Goal: Reproduce word for word the part of the court order on pretrial motions below, starting with "First, the Court" and going on through "drive himself Milwaukee.".
== Quoted passage
United States District Court, E.D. Wisconsin

December 1, 2016



          J.P. Stadtmueller U.S. District Judge

         Before the Court are four pretrial motions. First, Defendant Melvin Krumdick (“Krumdick”) has requested that the Court provide his travel and lodging expenses for the upcoming trial. (Docket #165). Second, Defendant Todd Dyer (“Dyer”) has filed a motion to adjourn the trial date. (Docket #172). Third, Dyer has filed a motion to dismiss certain counts of the superseding indictment based on confrontation issues. (Docket #171). Fourth, Dyer filed a motion to dismiss the superseding indictment in its entirety on the ground that the term of the grand jury who issued it had expired. (Docket #180). The government did not respond to Krumdick's motion but has responded to Dyer's motions to dismiss. See (Docket #177 and #181). The Court will address each motion in turn.

         1. Defendant Krumdick's Motion for Travel and Lodging Expenses

         First, the Court will deny Krumdick's motion for an order directing the United States Marshal to transport Krumdick and to pay his lodging expenses for the duration of the trial in this case. Krumdick lives in Oak Park, Illinois, a Chicago suburb. He has no income save Social Security and faces other serious financial problems. He also suffers from a variety of health concerns which make it impossible for him to drive himself Milwaukee.

         For these reasons, Krumdick argues, he should be provided, free of charge, transport by the Marshal at the beginning and end of trial and food and lodging expenses during the trial. He cites United States v. Mendoza, 734 F.Supp.2d 281 (E.D.N.Y. 2010), for the proposition that the Court can order such relief either at the Marshal's expense under 18 U.S.C. § 4285, at the expense of the Pretrial Services Agency under 18 U.S.C. § 3154(4), or at the Court's expense pursuant to the Criminal Justice Act (“CJA”), 18 U.S.C. § 3006A. The Court appreciates the difficulties Krumdick faces as a result of his health and poor financial condition. Yet the Court does not read in these statutes the breadth of authority Krumdick believes they contain.

         As the Mendoza court noted, a district court can, pursuant to 18 U.S.C. § 4285, order the Marshal to transport an indigent defendant to his trial if the interests of justice so require. Mendoza, 734 F.Supp.2d at 284. That provision says nothing, however, about lodging during a trial. Id. Likewise, the court in Mendoza declined to rely on the Pretrial Services Agency for lodging, which required a “strained” reading of 18 U.S.C. § 3154(4). Id. at 285. The court also wished to avoid placing the defendants in a halfway house, which seemed the most likely housing option the Pretrial Services Agency would elect to provide. Id. Thus, the court, in an admittedly “tortured” interpretation of the CJA, found that it could afford the defendants with lodging expenses from the fund used to pay an indigent defendant's representation costs. Id. at 286.
====
== Information provided
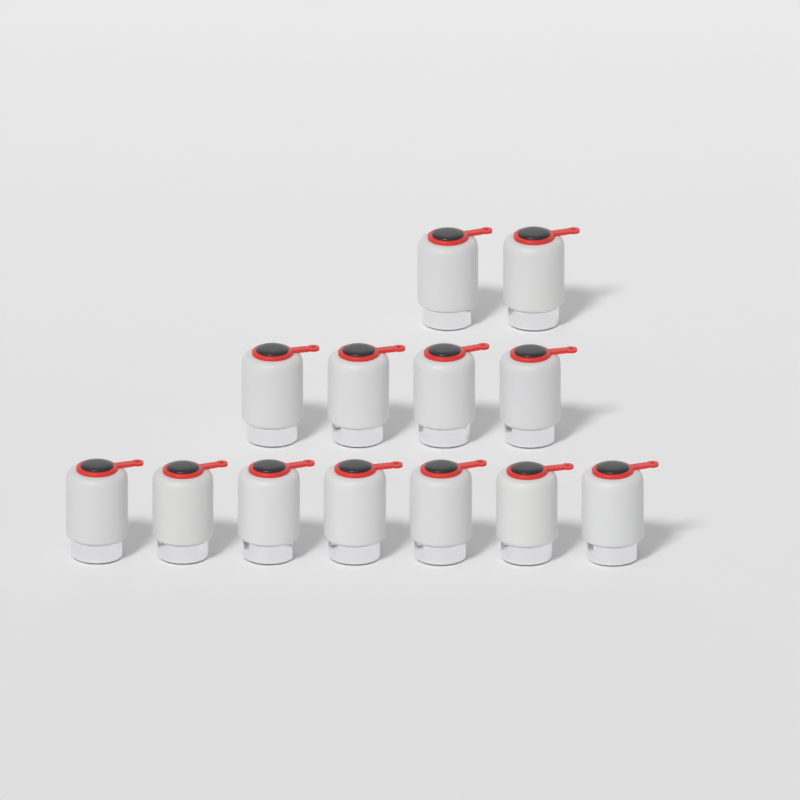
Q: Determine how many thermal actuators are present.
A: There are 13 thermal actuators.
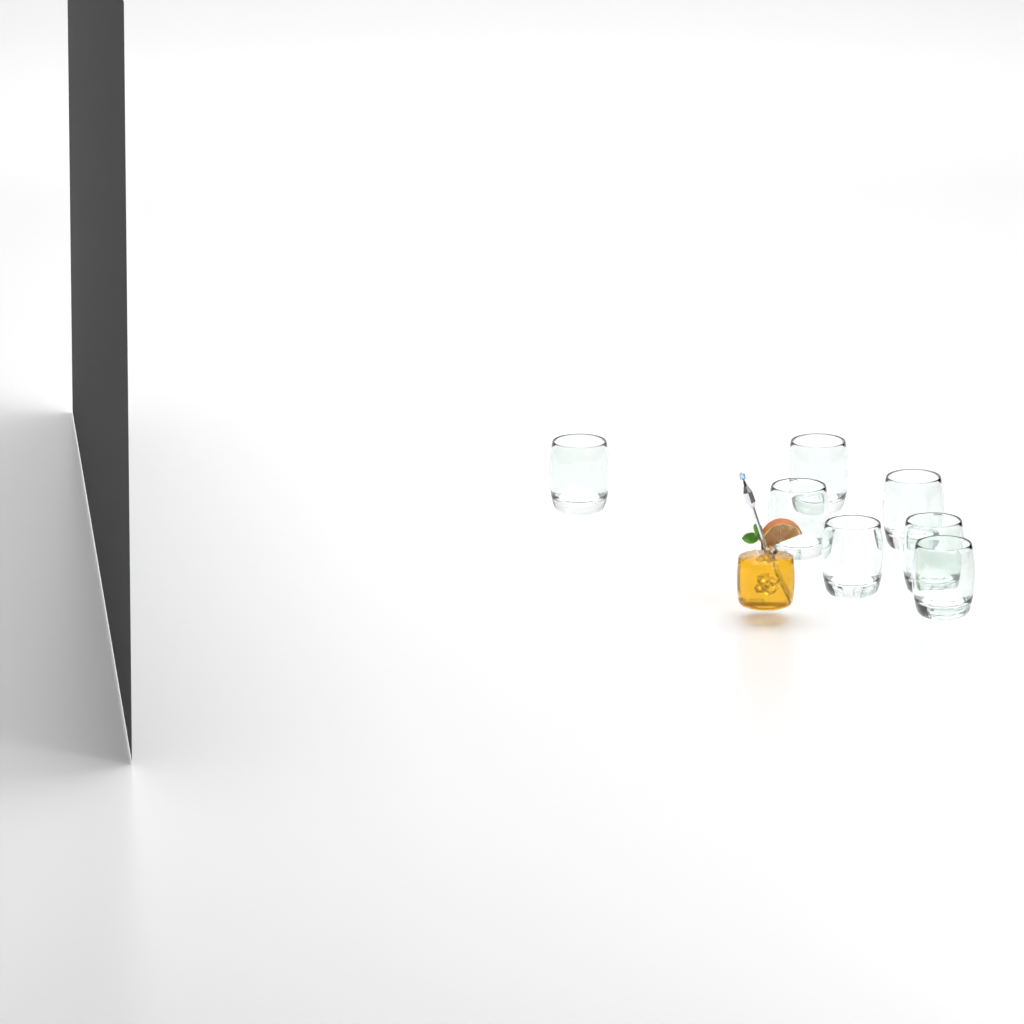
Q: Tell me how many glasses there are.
====
Result:
First, the Court will deny Krumdick's motion for an order directing the United States Marshal to transport Krumdick and to pay his lodging expenses for the duration of the trial in this case. Krumdick lives in Oak Park, Illinois, a Chicago suburb. He has no income save Social Security and faces other serious financial problems. He also suffers from a variety of health concerns which make it impossible for him to drive himself Milwaukee.